Chapter Forty
OLD HAUNTS
A cat feels at home when she is invisible.
My heart sank when Michaela told me Monique and Berry had gone away for a couple of days. The Bono reunion was on the back burner.
With her usual sixth sense, Michaela invited me out to a night of my dreams—dinner at the Algonquin Hotel followed by a Broadway performance of An American in Paris. For years I’d been in awe of the Algonquin and the witty circle of writers who met for lunch there every day throughout the 1920s. Fortunately, the hotel has maintained enough dark wood and carpet to keep the ghosts of Dorothy Parker, Harold Ross, Robert Benchley, and the rest alive.
Michaela and Gene were waiting for me in the foyer. As we threw arms around each other it felt as if we’d been apart for five minutes rather than two years. Whenever our kids fret over losing friends who are moving away, I assure them distance has little impact on true friendship. Besides, intermittent catch-ups with people you have a shared history with is, like the finest cognac, all the more treasured for its rarity.
“Have you met Matilda?” Michaela asked.
Casting the name through a mental list of her friends and colleagues, I couldn’t think of a Matilda.
Michaela pointed across the room at a gray and white Rag-doll cat who was busy greeting guests.

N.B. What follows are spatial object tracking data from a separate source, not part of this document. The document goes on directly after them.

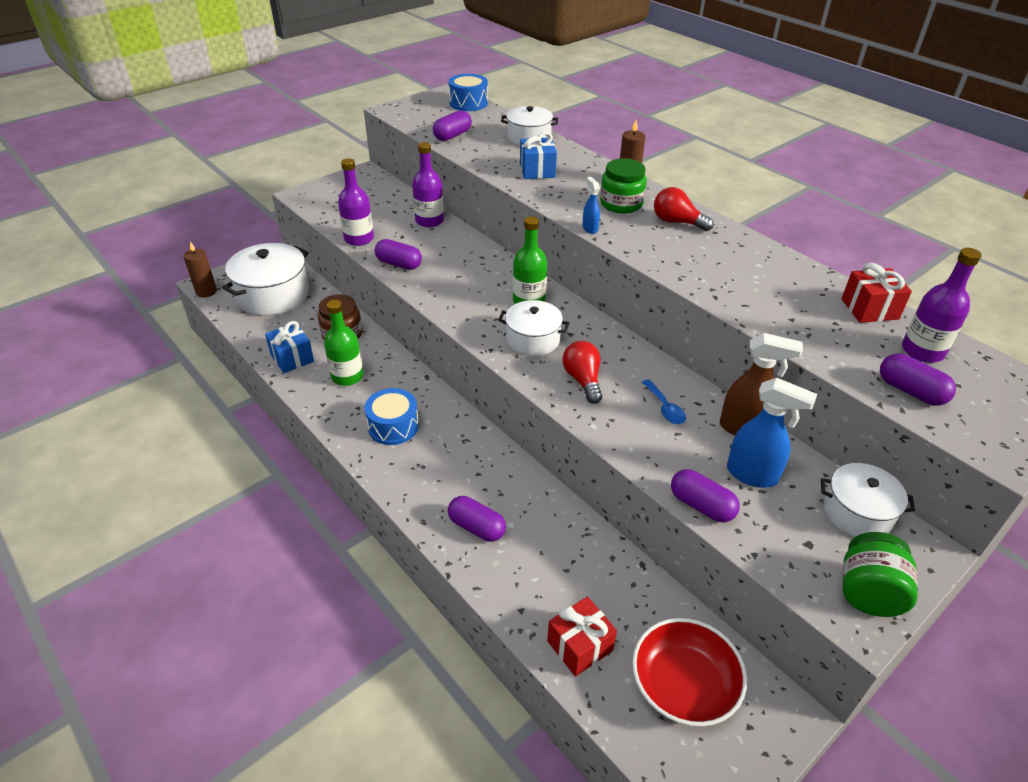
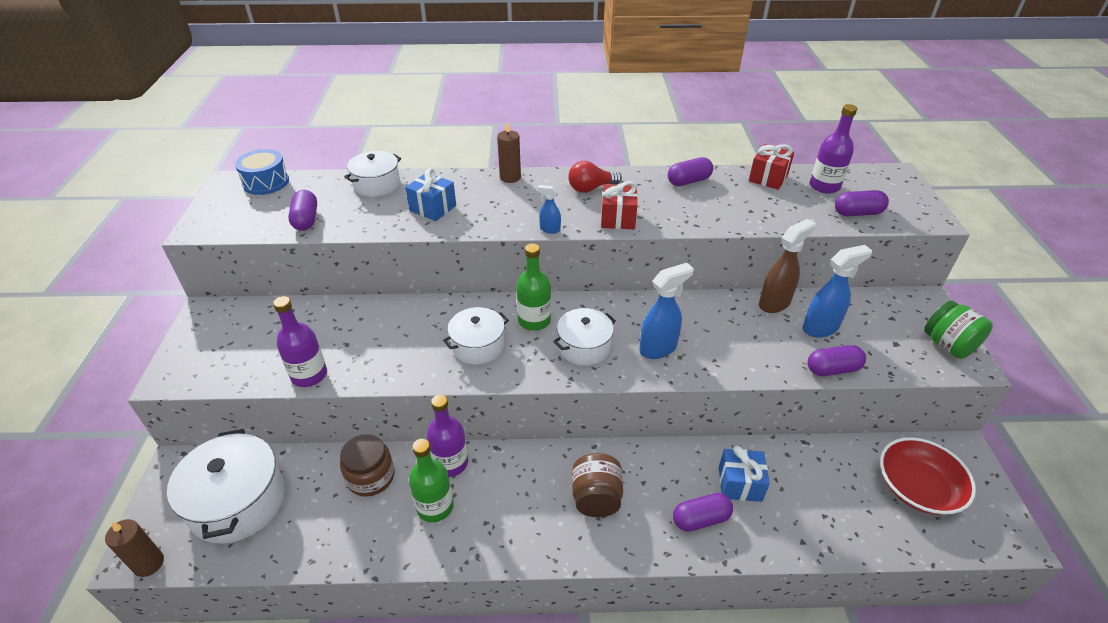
camera: 50 degrees left, 0 degrees up
blue gift [265,321,314,373] -> blue gift moved to [719,446,770,502]
blue drum [365,388,419,445] -> none
purple capsule [375,239,422,270] -> purple capsule moved to [668,157,713,186]
purple bottle [412,142,444,227] -> purple bottle moved to [427,395,468,477]
red gift [547,597,617,677] -> red gift moved to [601,181,638,229]
red light bulb [563,341,602,404] -> blue spray bottle [639,263,694,359]
green jar [600,158,647,213] -> none
blue spoon [642,379,686,424] -> none
white pot [821,463,915,537] -> white pot moved to [443,307,509,365]
none -> brown jar [572,453,623,517]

“The hotel cat,” Michaela said. “There’s been a Matilda at the Algonquin since the 1930s. Different cats, of course, but the same name. Unless it’s a male, and then it’s called Hamlet.”
“How Shakespearean,” I smiled.
“Well, we are in the theater district,” Michaela said. “And it was an actor who suggested the name.”
I crossed the room and bowed before Matilda. My homage was acknowledged by a regal lick on the back of my hand.
“Matilda has her own Facebook page,” Michaela said.
Of course. What self-respecting hotel executive wouldn’t?
* * *
I’ve always loved Gershwin, and An American in Paris was a delicious concoction. The dancers reminded me of Bono and how his feet barely touched the floor. Watching a young man flex his spine backward, I winced and hoped he wasn’t lining himself up for arthritis a few years down the road. When I was younger, I used to think dance and acrobatics was to do with showing off. These days, I watch openmouthed and wonder how a human body can do such things.
I caught a cab back in time to listen to my neighbor saying goodnight to Darling . . . you hang up first . . . go on . . . love you . . . are you still there? . . . Oh. No, you hang up!
One of the traits I identify with cats about is their invisibility. Compared to roughly 85 million cats in the United States, there are only about 75 million dogs. Cats are tucked away in houses and apartments. They observe the world from the top of garden walls or from under hedges. Cats spy on people, but we seldom see them. They’re the tail disappearing behind a fence, the curtain twitching inside a window. Aware of others’ sensitivities, cats take pains to leave no trace. Dogs, by contrast, demand center stage. They dump on the sidewalk on the assumption someone else will deal with it. On the streets of the Upper East Side, it seemed every third person was escorting a tiny pedigree on a leash. I stopped outside grooming parlors to watch dogs getting outlandish haircuts. The window of a doggie day care framed a restless sea of pugs and Pomeranians, miniature poodles, and terriers. A tired-looking woman trailed after them with a mop. She wasn’t about to win Happiest Employee of the Year.
Last time I was in New York, I didn’t have to take the subway seriously. Living on the Upper East Side was a different matter. Provided I stayed clear of rush hour, I found the subway system endearingly archaic and almost spacious compared to Tokyo’s. I read somewhere it’s advisable to avoid eye contact with other passengers, but that applies to just about any transport system these days.
After getting off at Grand Central, I wandered past familiar shops and boxes of orange tulips up to Second Avenue. It was always spring in New York. There was so much I’d missed—the rumble of trains under my feet, the steam gushing from grates and manholes as if the city was about to erupt any second. And the fire hydrants. Every other city I know has fire hydrants you wouldn’t look twice at, but New York’s are miniature works of art. I stopped off at the bakery where Lydia and I had demolished a pastry with a million calories. I ordered one for old time’s sake, which was a crime seeing there was no one to share it with. Like someone haunting the scene of an ancient love affair, I made my misty-eyed way up to the corner of 44th. Once the handbag sellers had assessed I wasn’t a potential customer, they turned their backs. Outside our old building the same old beggar was sunning his stump on the steps and munching something out of a paper bag. I wished I’d been bold enough to make friends with him when I’d been living there.
Standing on the sidewalk and gazing over his head up at the red door with the heart-shaped lock, I almost felt like I was home again. Though the neighborhood was achingly familiar to me, I was back to being an outsider. Even if I could work out which buzzer belonged to Patrick, he’d probably forgotten me. I had not caused a ripple on the surface of his existence. In two years, nothing and everything had changed. Bono and I did not live there anymore.